* PROBLEM DETAILS: Find the string "para" in the records. Copy each line that has it.

* SUPPLIED DATA:

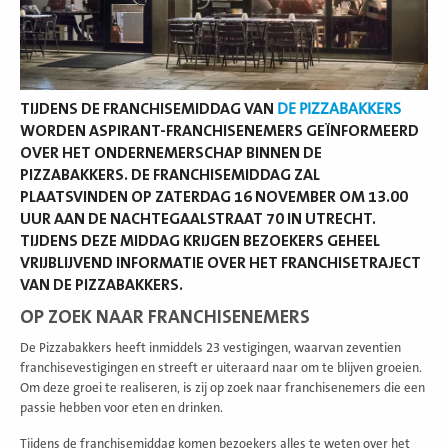
TIJDENS DE FRANCHISEMIDDAG VAN
DE PIZZABAKKERS
WORDEN ASPIRANT-FRANCHISENEMERS GEÏNFORMEERD
OVER HET ONDERNEMERSCHAP BINNEN DE
PIZZABAKKERS. DE FRANCHISEMIDDAG ZAL
PLAATSVINDEN OP ZATERDAG 16 NOVEMBER OM 13.00
UUR AAN DE NACHTEGAALSTRAAT 70 IN UTRECHT.
TIJDENS DEZE MIDDAG KRIJGEN BEZOEKERS GEHEEL
VRIJBLIJVEND INFORMATIE OVER HET FRANCHISETRAJECT
VAN DE PIZZABAKKERS.
OP ZOEK NAAR FRANCHISENEMERS
De Pizzabakkers heeft inmiddels 23 vestigingen, waarvan zeventien
franchisevestigingen en streeft er uiteraard naar om te blijven groeien.
Om deze groei te realiseren, is zij op zoek naar franchisenemers die een
passie hebben voor eten en drinken.
Tijdens de franchisemiddag komen bezoekers alles te weten over het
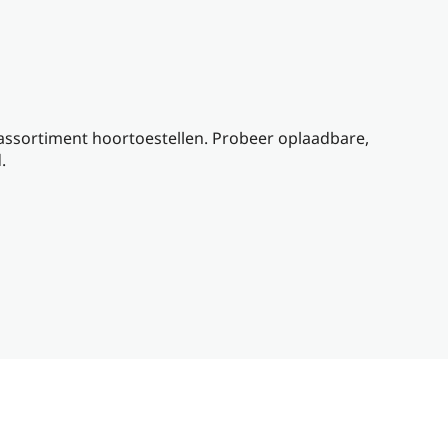
assortiment hoortoestellen. Probeer oplaadbare,
.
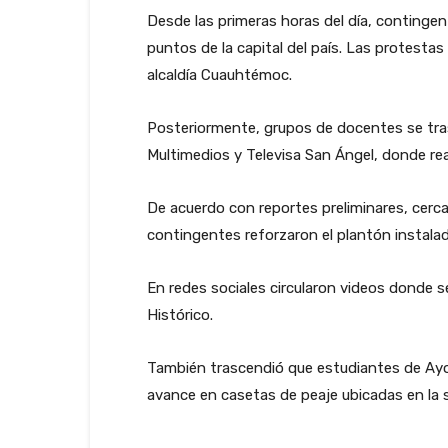
Desde las primeras horas del día, conting
puntos de la capital del país. Las protestas
alcaldía Cuauhtémoc.
Posteriormente, grupos de docentes se tra
Multimedios y Televisa San Ángel, donde rea
De acuerdo con reportes preliminares, cerca
contingentes reforzaron el plantón instalad
En redes sociales circularon videos donde s
Histórico.
También trascendió que estudiantes de Ayot
avance en casetas de peaje ubicadas en la s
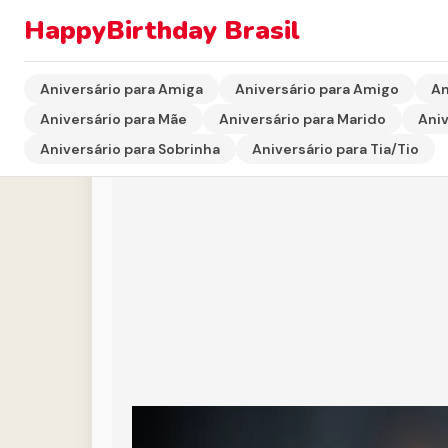
HappyBirthday Brasil
Início
›
Aniversário para Marido
›
Mensagem de Aniver
Aniversário para Amiga
Aniversário para Amigo
An
Aniversário para Mãe
Aniversário para Marido
Aniv
Aniversário para Sobrinha
Aniversário para Tia/Tio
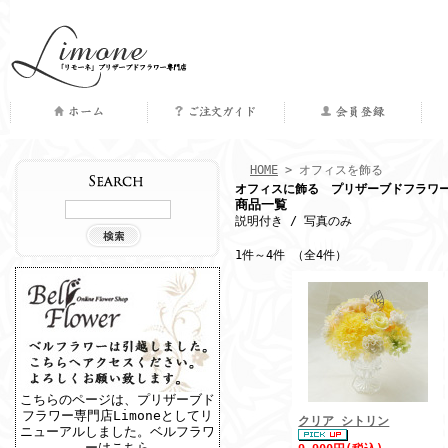
｜
｜
｜
｜
HOME
> オフィスを飾る
オフィスに飾る プリザーブドフラワ
商品検索
商品一覧
説明付き
/ 写真のみ
1件～4件 （全4件）
こちらのページは、プリザーブド
フラワー専門店Limoneとしてリ
クリア シトリン
ニューアルしました。
ベルフラワ
ーはこちら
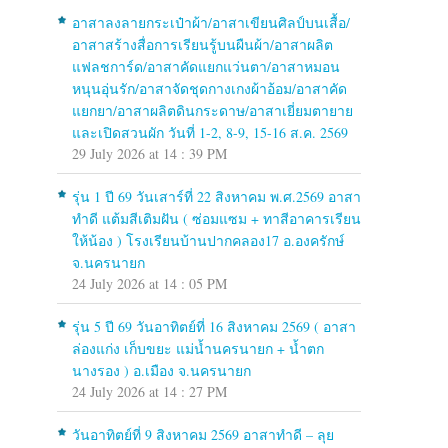
อาสาลงลายกระเป๋าผ้า/อาสาเขียนศิลป์บนเสื้อ/
อาสาสร้างสื่อการเรียนรู้บนผืนผ้า/อาสาผลิต
แฟลชการ์ด/อาสาคัดแยกแว่นตา/อาสาหมอน
หนุนอุ่นรัก/อาสาจัดชุดกางเกงผ้าอ้อม/อาสาคัด
แยกยา/อาสาผลิตดินกระดาษ/อาสาเยี่ยมตายาย
และเปิดสวนผัก วันที่ 1-2, 8-9, 15-16 ส.ค. 2569
29 July 2026 at 14 : 39 PM
รุ่น 1 ปี 69 วันเสาร์ที่ 22 สิงหาคม พ.ศ.2569 อาสา
ทำดี แต้มสีเติมฝัน ( ซ่อมแซม + ทาสีอาคารเรียน
ให้น้อง ) โรงเรียนบ้านปากคลอง17 อ.องครักษ์
จ.นครนายก
24 July 2026 at 14 : 05 PM
รุ่น 5 ปี 69 วันอาทิตย์ที่ 16 สิงหาคม 2569 ( อาสา
ล่องแก่ง เก็บขยะ แม่น้ำนครนายก + น้ำตก
นางรอง ) อ.เมือง จ.นครนายก
24 July 2026 at 14 : 27 PM
วันอาทิตย์ที่ 9 สิงหาคม 2569 อาสาทำดี – ลุย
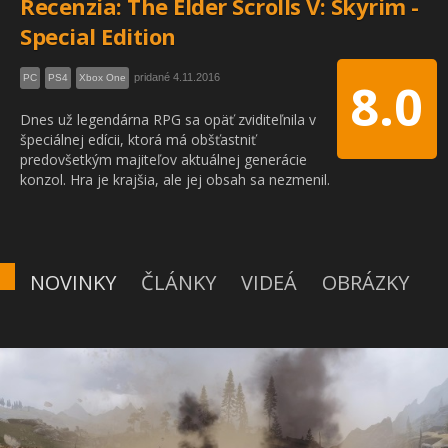
Recenzia: The Elder Scrolls V: Skyrim -
Special Edition
pridané 4.11.2016
PC
PS4
Xbox One
8.0
Dnes už legendárna RPG sa opäť zviditeľnila v
špeciálnej edícii, ktorá má obšťastniť
predovšetkým majiteľov aktuálnej generácie
konzol. Hra je krajšia, ale jej obsah sa nezmenil.
NOVINKY
ČLÁNKY
VIDEÁ
OBRÁZKY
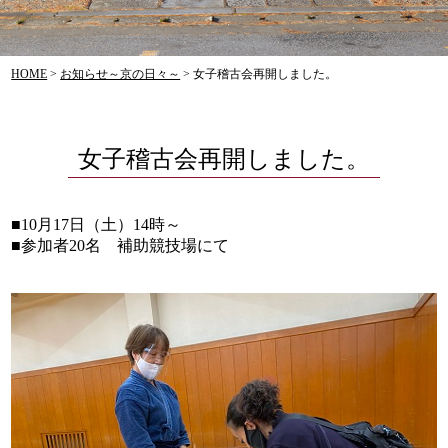
HOME
>
お知らせ～京の日々～
>
女子稽古会再開しました。
女子稽古会再開しました。
■10月17日（土）14時～
■参加者20名 補助競技場にて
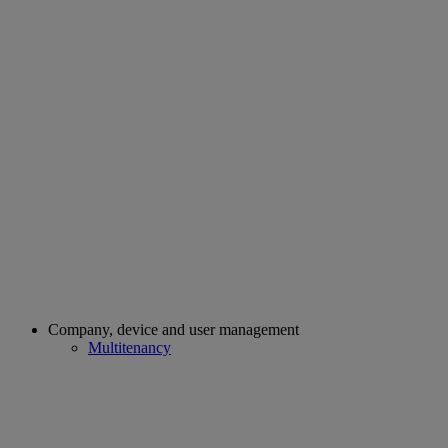
Company, device and user management
Multitenancy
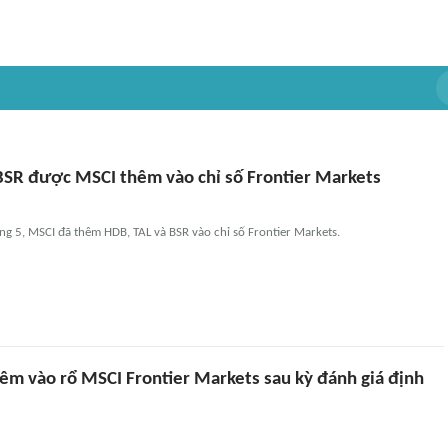
BSR được MSCI thêm vào chỉ số Frontier Markets
ng 5, MSCI đã thêm HDB, TAL và BSR vào chỉ số Frontier Markets.
m vào rổ MSCI Frontier Markets sau kỳ đánh giá định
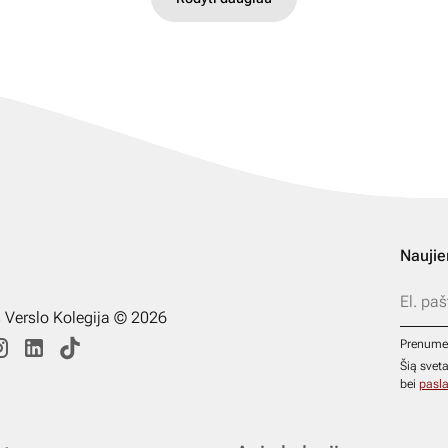
Naujie
s Verslo Kolegija © 2026
Prenume
Šią svet
bei
pasla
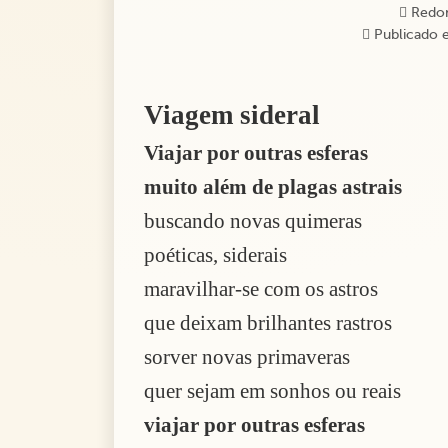
Redo
Publicado e
Viagem sideral
Viajar por outras esferas
muito além de plagas astrais
buscando novas quimeras
poéticas, siderais
maravilhar-se com os astros
que deixam brilhantes rastros
sorver novas primaveras
quer sejam em sonhos ou reais
viajar por outras esferas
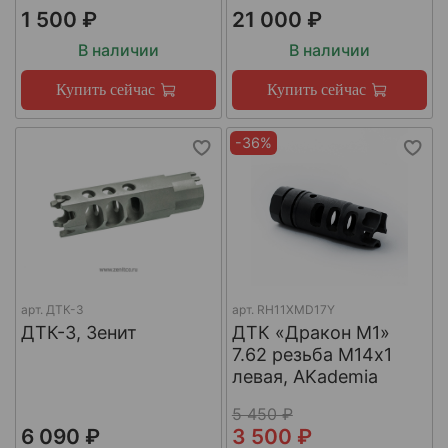
1 500 ₽
21 000 ₽
В наличии
В наличии
Купить сейчас
Купить сейчас
-36%
арт.
ДТК-3
арт.
RH11XMD17Y
ДТК-3, Зенит
ДТК «Дракон М1»
7.62 резьба М14х1
левая, AKademia
5 450 ₽
6 090 ₽
3 500 ₽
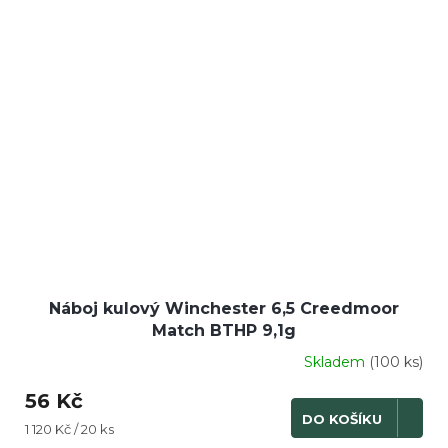
Náboj kulový Winchester 6,5 Creedmoor
Match BTHP 9,1g
Skladem
(100 ks)
56 Kč
DO KOŠÍKU
Měrná
1 120 Kč / 20 ks
cena:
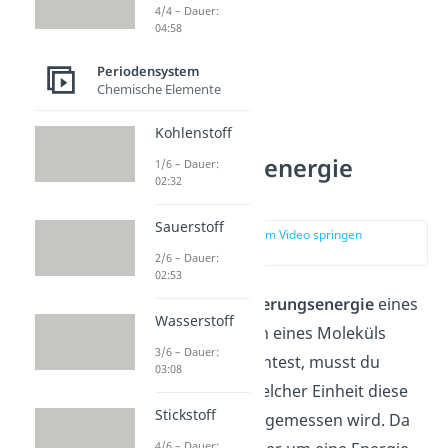
4/4 – Dauer:
04:58
Periodensystem
Chemische Elemente
Kohlenstoff
Ionisierungsenergie
1/6 – Dauer:
02:32
Einheit
Sauerstoff
zur Stelle im Video springen
(00:12)
2/6 – Dauer:
02:53
Wenn du die
Ionisierungsenergie
eines
Wasserstoff
Elements oder auch eines Moleküls
3/6 – Dauer:
interpretieren möchtest, musst du
03:08
zuerst wissen, in welcher Einheit diese
Stickstoff
Energie überhaupt gemessen wird. Da
4/6 – Dauer:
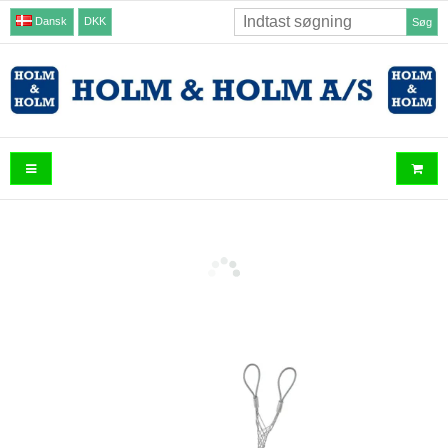
Dansk
DKK
Søg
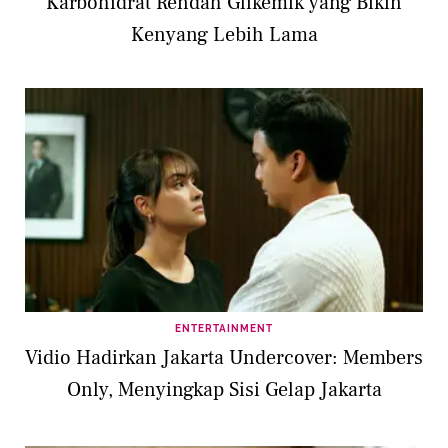
Karbohidrat Rendah Glikemik yang Bikin
Kenyang Lebih Lama
ENTERTAINMENT
Vidio Hadirkan Jakarta Undercover: Members
Only, Menyingkap Sisi Gelap Jakarta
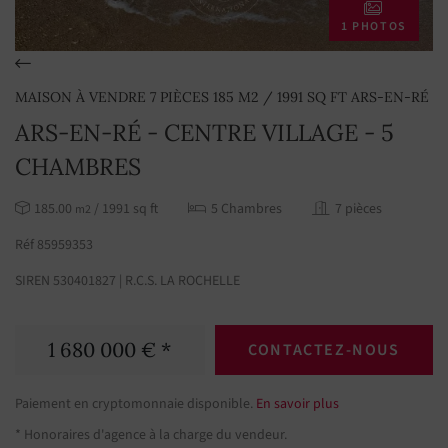
1 PHOTOS
MAISON À VENDRE 7 PIÈCES 185 M2 / 1991 SQ FT ARS-EN-RÉ
ARS-EN-RÉ - CENTRE VILLAGE - 5
CHAMBRES
185.00
/ 1991 sq ft
5 Chambres
7 pièces
m2
Réf 85959353
SIREN 530401827 | R.C.S. LA ROCHELLE
1 680 000 € *
CONTACTEZ-NOUS
Paiement en cryptomonnaie disponible.
En savoir plus
* Honoraires d'agence à la charge du vendeur.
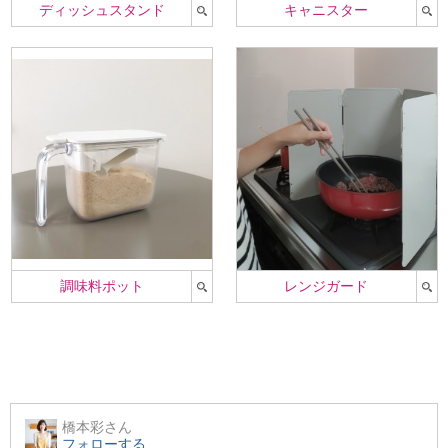
ディッシュスタンド
キャニスター
調味料ポット
レンジガード
橋本彩
さん
フォローする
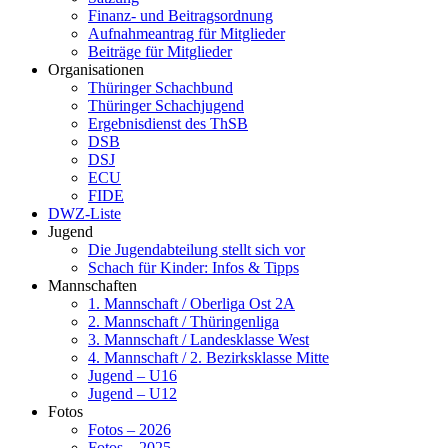
Finanz- und Beitragsordnung
Aufnahmeantrag für Mitglieder
Beiträge für Mitglieder
Organisationen
Thüringer Schachbund
Thüringer Schachjugend
Ergebnisdienst des ThSB
DSB
DSJ
ECU
FIDE
DWZ-Liste
Jugend
Die Jugendabteilung stellt sich vor
Schach für Kinder: Infos & Tipps
Mannschaften
1. Mannschaft / Oberliga Ost 2A
2. Mannschaft / Thüringenliga
3. Mannschaft / Landesklasse West
4. Mannschaft / 2. Bezirksklasse Mitte
Jugend – U16
Jugend – U12
Fotos
Fotos – 2026
Fotos – 2025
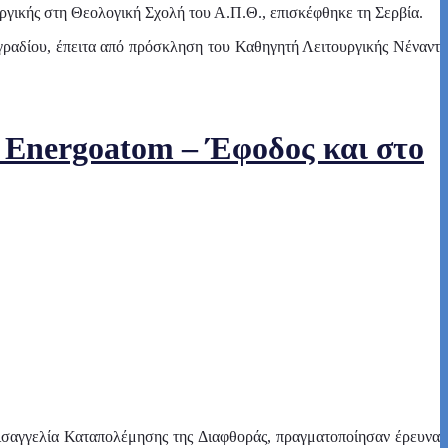
ργικής στη Θεολογική Σχολή του Α.Π.Θ., επισκέφθηκε τη Σερβία.
γραδίου, έπειτα από πρόσκληση του Καθηγητή Λειτουργικής Νέναντ
 Energoatom – Έφοδος και στο
Εισαγγελία Καταπολέμησης της Διαφθοράς, πραγματοποίησαν έρευνα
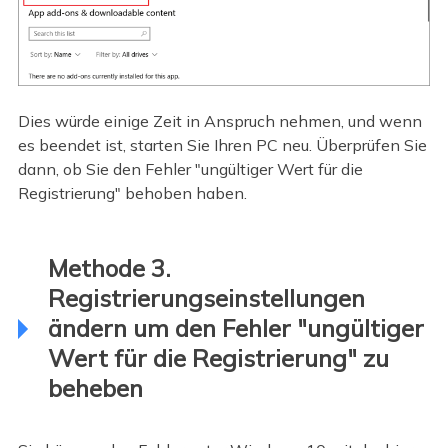
Dies würde einige Zeit in Anspruch nehmen, und wenn
es beendet ist, starten Sie Ihren PC neu. Überprüfen Sie
dann, ob Sie den Fehler "ungültiger Wert für die
Registrierung" behoben haben.
Methode 3.
Registrierungseinstellungen
ändern um den Fehler "ungültiger
Wert für die Registrierung" zu
beheben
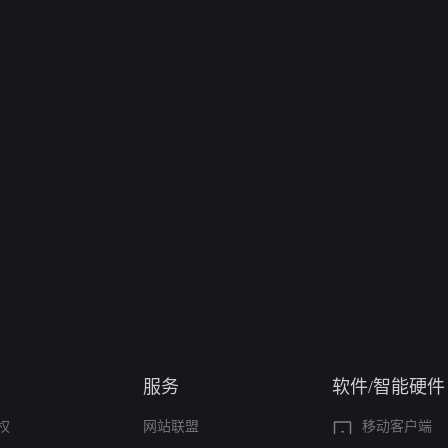
服务
软件/智能硬件
权
网站联盟
移动客户端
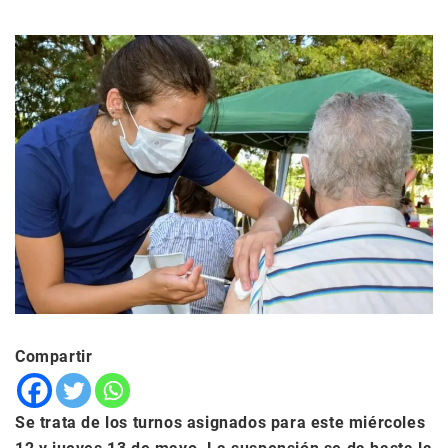
Compartir
Se trata de los turnos asignados para este miércoles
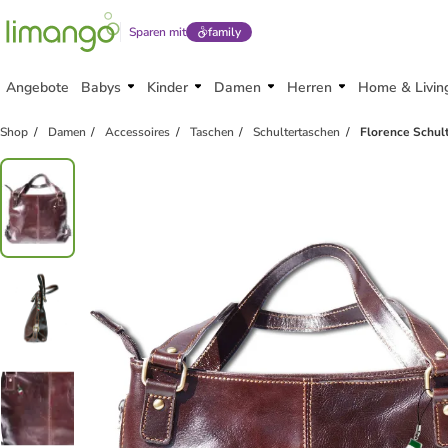
Sparen mit
family
Angebote
Babys
Kinder
Damen
Herren
Home & Livin
Shop
Damen
Accessoires
Taschen
Schultertaschen
Florence Schul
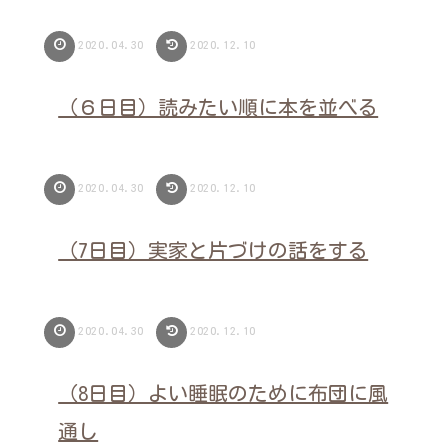
2020.04.30
2020.12.10
（６日目）読みたい順に本を並べる
2020.04.30
2020.12.10
（7日目）実家と片づけの話をする
2020.04.30
2020.12.10
（8日目）よい睡眠のために布団に風
通し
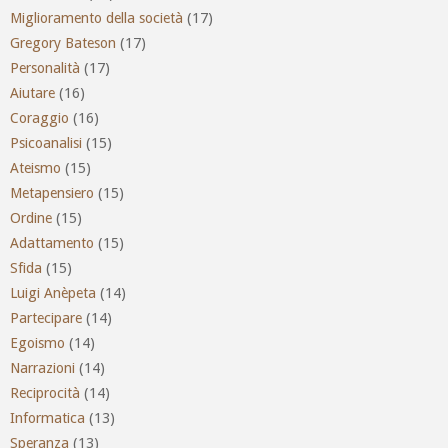
Miglioramento della società
(17)
Gregory Bateson
(17)
Personalità
(17)
Aiutare
(16)
Coraggio
(16)
Psicoanalisi
(15)
Ateismo
(15)
Metapensiero
(15)
Ordine
(15)
Adattamento
(15)
Sfida
(15)
Luigi Anèpeta
(14)
Partecipare
(14)
Egoismo
(14)
Narrazioni
(14)
Reciprocità
(14)
Informatica
(13)
Speranza
(13)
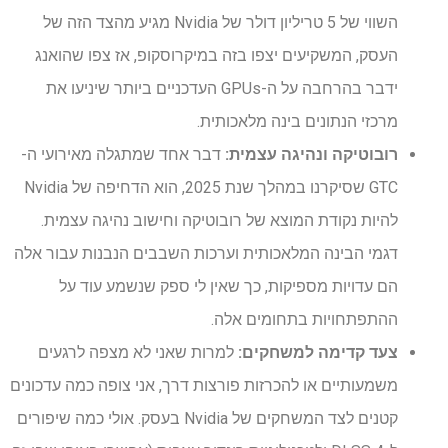
השווי של 5 טריליון דולר של Nvidia מגיע מהצד הזה של
העסק, המשקיעים יצפו בזה במיקרוסקופ, אז צפו שהואנג
ידבר בהרחבה על ה-GPUs העדכניים ביותר שיניעו את
מרכזי הנתונים בינה מלאכותית.
רובוטיקה ונהיגה עצמית:
דבר אחד שמתגלה מאירועי ה-
GTC שסיקרנו במהלך שנת 2025, הוא הדחיפה של Nvidia
להיות נקודת המוצא של רובוטיקה וחישוב נהיגה עצמית.
דגמי הבינה המלאכותית וערכות השבבים הנבנות עבור אלה
הם עדויות מספיקות, כך שאין לי ספק שנשמע עוד על
ההתפתחויות בתחומים אלה.
צעד קדימה למשחקים:
למרות שאני לא מצפה לרגעים
משמעותיים או להכרזות פורצות דרך, אני צופה כמה עדכונים
קטנים לצד המשחקים של Nvidia בעסק. אולי כמה שיפורים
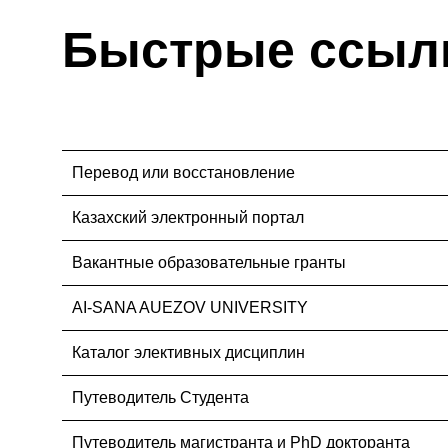
Быстрые ссыл
Перевод или восстановление
Казахский электронный портал
Вакантные образовательные гранты
AI-SANA AUEZOV UNIVERSITY
Каталог элективных дисциплин
Путеводитель Студента
Путеводитель магистранта и PhD докторанта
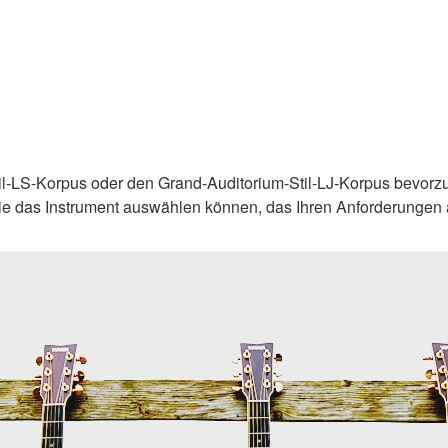
il-LS-Korpus oder den Grand-Auditorium-Stil-LJ-Korpus bevorzug
Sie das Instrument auswählen können, das Ihren Anforderungen a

* YOUR SOLUTION:
Aniversário para Marido
Aniversário para Amiga
Aniversário para Amigo
Aniversário para Mãe
Aniversário para Marido
Aniversário para Sobrinha
Aniversário para Tia/Tio
Se trata de los turnos asignados para este miércoles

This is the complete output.